Un remède à l’absurde ?

Citation :

[…] La mort en vient à être considérée comme la suprême initiation, comme le commencement d’une nouvelle existence spirituelle. Mieux : génération, mort et régénération (re-naissance) ont été comprises comme les trois moments d’un même mystère, et tout l’effort spirituel de l’homme archaïque s’est employé à montrer qu’entre ces moments il ne doit pas exister de coupure. […] On refait infatigablement la cosmogonie pour être sûr qu’on fait bien quelque chose : un enfant, par exemple, ou une maison, ou une vocation spirituelle. C’est pourquoi on retrouve toujours la valence cosmogonique des rites d’initiation.
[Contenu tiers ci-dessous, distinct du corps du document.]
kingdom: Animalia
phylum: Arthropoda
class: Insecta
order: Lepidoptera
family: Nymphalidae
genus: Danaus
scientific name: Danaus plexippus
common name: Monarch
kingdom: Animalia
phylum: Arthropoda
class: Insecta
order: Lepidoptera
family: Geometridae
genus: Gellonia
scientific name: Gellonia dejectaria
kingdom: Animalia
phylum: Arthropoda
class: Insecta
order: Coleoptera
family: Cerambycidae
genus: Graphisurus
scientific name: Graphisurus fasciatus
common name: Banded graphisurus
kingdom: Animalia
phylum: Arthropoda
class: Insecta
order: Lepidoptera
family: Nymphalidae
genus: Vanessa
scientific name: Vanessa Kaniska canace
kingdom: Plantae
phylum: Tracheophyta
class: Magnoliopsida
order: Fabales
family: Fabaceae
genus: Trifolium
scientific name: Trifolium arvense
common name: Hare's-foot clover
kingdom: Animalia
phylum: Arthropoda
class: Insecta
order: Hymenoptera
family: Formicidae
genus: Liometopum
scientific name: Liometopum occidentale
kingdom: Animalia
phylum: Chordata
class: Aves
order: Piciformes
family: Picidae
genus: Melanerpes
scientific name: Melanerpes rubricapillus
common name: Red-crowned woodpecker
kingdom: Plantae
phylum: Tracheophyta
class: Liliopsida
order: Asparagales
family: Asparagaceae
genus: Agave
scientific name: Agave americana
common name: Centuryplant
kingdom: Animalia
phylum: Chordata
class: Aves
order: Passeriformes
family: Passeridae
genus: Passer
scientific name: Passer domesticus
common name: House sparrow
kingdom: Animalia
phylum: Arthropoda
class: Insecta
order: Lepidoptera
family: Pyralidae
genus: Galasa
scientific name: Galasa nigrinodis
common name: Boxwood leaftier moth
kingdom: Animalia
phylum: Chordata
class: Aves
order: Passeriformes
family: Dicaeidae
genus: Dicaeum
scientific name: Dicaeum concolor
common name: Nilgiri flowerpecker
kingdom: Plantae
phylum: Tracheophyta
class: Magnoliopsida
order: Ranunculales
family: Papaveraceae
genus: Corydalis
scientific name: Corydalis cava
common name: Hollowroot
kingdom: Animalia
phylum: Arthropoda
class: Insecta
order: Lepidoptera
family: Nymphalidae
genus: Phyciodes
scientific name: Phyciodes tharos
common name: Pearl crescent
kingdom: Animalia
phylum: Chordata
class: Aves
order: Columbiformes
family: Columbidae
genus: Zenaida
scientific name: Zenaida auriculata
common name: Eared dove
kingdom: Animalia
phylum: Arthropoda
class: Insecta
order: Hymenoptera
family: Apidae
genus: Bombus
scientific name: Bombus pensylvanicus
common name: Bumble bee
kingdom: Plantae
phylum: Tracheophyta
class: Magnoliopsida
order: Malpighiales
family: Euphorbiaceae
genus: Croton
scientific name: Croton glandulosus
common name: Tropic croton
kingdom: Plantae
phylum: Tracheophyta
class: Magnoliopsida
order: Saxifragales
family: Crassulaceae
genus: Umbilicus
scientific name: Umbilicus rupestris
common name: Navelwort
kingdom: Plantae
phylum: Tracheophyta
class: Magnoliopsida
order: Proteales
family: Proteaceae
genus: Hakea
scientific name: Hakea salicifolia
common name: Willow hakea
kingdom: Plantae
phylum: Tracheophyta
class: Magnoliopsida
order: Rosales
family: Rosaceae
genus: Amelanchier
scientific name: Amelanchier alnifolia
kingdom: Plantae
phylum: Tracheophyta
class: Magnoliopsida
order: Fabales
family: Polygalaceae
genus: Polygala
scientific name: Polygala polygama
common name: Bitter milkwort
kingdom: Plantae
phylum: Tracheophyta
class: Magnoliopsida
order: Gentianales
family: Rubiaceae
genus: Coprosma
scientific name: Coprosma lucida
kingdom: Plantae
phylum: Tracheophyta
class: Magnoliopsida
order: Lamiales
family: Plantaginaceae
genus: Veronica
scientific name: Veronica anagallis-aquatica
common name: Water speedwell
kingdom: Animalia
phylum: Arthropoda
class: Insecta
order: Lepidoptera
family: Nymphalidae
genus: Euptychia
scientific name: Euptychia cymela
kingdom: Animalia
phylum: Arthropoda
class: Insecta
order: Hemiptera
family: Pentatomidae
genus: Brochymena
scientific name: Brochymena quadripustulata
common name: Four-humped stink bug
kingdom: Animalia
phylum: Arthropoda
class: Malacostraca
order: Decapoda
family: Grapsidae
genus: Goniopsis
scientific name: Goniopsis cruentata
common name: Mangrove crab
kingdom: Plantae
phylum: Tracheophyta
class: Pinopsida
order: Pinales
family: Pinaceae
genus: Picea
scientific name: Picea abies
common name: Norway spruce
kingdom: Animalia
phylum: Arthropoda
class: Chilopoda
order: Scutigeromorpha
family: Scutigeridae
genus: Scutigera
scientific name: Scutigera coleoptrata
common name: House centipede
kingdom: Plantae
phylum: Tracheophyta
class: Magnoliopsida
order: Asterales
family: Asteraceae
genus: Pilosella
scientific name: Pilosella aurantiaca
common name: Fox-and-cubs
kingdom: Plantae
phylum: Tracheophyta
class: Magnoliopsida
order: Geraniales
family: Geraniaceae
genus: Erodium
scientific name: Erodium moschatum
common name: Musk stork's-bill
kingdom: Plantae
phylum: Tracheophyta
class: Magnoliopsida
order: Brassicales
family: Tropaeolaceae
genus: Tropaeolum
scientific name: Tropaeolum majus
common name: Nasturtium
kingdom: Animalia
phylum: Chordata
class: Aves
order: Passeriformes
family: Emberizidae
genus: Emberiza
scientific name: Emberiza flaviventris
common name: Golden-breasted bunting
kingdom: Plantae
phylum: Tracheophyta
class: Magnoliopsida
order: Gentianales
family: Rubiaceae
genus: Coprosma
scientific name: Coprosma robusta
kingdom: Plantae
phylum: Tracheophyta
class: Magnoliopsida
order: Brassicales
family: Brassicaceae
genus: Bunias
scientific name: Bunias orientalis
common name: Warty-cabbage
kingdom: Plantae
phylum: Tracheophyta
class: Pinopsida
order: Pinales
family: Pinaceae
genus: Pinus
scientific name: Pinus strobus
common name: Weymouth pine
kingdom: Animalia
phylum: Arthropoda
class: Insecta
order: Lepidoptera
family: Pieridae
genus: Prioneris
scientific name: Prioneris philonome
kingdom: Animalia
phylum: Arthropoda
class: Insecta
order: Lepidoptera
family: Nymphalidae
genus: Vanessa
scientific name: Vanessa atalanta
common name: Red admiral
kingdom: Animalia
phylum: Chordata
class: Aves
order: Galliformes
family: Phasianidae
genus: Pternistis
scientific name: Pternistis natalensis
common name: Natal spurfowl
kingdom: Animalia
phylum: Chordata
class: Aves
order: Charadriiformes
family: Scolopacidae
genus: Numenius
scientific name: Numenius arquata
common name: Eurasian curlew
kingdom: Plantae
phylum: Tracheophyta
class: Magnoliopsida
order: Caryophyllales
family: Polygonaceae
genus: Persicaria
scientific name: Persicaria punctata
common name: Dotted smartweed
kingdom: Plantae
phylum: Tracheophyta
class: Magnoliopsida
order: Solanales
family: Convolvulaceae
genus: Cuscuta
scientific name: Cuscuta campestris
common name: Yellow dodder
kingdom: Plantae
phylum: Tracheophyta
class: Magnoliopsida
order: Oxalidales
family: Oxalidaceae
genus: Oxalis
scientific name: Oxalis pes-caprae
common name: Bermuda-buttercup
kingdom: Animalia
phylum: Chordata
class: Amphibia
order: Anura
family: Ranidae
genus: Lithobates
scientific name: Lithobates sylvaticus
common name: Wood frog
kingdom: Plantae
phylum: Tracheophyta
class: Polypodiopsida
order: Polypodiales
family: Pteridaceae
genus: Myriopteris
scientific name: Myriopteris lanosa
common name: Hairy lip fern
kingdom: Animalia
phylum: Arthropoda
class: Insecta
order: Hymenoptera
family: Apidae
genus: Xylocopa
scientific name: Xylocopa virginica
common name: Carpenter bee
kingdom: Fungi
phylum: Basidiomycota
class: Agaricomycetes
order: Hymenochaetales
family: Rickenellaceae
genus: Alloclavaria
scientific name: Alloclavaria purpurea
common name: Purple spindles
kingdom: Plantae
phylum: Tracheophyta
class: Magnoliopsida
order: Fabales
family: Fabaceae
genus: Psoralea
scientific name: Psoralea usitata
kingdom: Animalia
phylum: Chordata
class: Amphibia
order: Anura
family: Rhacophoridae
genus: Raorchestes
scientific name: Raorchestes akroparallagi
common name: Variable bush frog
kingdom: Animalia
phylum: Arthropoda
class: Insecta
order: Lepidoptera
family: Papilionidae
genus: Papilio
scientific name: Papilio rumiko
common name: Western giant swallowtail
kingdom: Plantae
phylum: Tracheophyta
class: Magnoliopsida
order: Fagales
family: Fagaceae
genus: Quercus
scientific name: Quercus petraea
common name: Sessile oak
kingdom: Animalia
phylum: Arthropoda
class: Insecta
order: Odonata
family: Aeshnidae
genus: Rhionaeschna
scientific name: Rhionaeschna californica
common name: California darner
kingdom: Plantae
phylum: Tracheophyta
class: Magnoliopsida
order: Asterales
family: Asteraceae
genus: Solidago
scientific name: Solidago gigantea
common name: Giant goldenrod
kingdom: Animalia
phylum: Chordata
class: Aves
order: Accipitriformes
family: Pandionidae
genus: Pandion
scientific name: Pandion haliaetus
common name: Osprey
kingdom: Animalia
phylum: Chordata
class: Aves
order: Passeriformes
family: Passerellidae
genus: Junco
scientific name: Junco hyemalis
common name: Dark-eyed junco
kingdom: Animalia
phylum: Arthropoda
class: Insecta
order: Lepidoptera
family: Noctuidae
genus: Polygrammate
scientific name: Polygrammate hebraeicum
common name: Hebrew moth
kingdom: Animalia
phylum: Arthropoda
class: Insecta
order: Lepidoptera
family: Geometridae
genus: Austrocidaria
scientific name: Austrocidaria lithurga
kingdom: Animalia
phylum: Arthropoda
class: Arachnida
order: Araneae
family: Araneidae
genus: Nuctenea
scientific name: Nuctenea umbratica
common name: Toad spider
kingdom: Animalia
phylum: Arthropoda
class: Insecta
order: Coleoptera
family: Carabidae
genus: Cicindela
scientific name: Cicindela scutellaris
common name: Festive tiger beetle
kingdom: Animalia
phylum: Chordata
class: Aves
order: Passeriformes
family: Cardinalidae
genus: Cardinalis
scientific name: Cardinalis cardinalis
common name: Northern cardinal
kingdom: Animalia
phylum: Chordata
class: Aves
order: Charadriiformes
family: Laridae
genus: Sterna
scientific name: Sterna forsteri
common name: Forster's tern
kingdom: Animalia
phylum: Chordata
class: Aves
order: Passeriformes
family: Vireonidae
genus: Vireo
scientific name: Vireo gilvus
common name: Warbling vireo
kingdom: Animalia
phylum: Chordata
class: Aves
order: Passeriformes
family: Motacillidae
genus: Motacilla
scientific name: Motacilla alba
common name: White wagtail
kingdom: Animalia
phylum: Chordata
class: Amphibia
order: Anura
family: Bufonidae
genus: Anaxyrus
La lecture n’est pas un acte anodin…

Citation:

Même la lecture comprend une fonction mythologique : non seulement parce qu’elle remplace le récit des mythes dans les sociétés archaïques et la littérature orale, vivante encore dans les communautés rurales de l’Europe, mais surtout parce que la lecture procure à l’homme moderne une « sortie du Temps » comparable à celle effectuée par les mythes. […] La lecture projette l’homme moderne hors de sa durée personnelle et l’intègre à d’autres rythmes, le fait vivre dans une autre « histoire ».

Une référence à la conclusion du Tractatus de Wittgenstein ?

Citation:

[…] Le langage est réduit à suggérer tout ce qui dépasse l’expérience naturelle de l’homme par des termes empruntés à celle-ci même.